With the rapid increase of large-scale, real-world datasets, it becomes critical to address the problem of long-tailed data distribution (i.e., a few classes account for most of the data, while most classes are under-represented). Existing solutions typically adopt class re-balancing strategies such as re-sampling and re-weighting based on the number of observations for each class. In this work, we argue that as the number of samples increases, the additional benefit of a newly added data point will diminish. We introduce a novel theoretical framework to measure data overlap by associating with each sample a small neighboring region rather than a single point.
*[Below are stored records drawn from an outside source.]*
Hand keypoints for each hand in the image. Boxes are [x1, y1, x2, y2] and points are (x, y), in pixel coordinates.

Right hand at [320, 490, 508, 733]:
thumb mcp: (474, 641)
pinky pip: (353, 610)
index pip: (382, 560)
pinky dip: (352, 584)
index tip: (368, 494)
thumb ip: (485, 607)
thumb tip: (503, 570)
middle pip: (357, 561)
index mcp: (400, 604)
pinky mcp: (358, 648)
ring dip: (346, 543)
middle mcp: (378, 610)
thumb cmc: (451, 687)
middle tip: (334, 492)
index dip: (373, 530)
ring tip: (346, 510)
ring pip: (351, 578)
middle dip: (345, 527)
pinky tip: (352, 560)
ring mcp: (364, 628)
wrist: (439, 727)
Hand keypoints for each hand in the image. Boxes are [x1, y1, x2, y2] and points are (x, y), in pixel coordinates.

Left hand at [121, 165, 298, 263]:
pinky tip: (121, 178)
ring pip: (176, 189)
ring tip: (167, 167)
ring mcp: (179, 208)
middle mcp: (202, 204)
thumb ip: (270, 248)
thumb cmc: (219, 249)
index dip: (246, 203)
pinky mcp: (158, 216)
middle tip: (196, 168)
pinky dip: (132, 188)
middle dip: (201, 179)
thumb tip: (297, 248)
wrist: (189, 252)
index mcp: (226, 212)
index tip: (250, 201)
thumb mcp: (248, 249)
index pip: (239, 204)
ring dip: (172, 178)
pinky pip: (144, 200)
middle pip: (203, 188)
The effective number of samples is defined as the volume of samples and can be calculated by a simple formula $(1-\beta^{n})/(1-\beta)$, where $n$ is the number of samples and $\beta \in [0,1)$ is a hyperparameter. We design a re-weighting scheme that uses the effective number of samples for each class to re-balance the loss, thereby yielding a class-balanced loss. Comprehensive experiments are conducted on artificially induced long-tailed CIFAR datasets and large-scale datasets including ImageNet and iNaturalist. Our results show that when trained with the proposed class-balanced loss, the network is able to achieve significant performance gains on long-tailed datasets.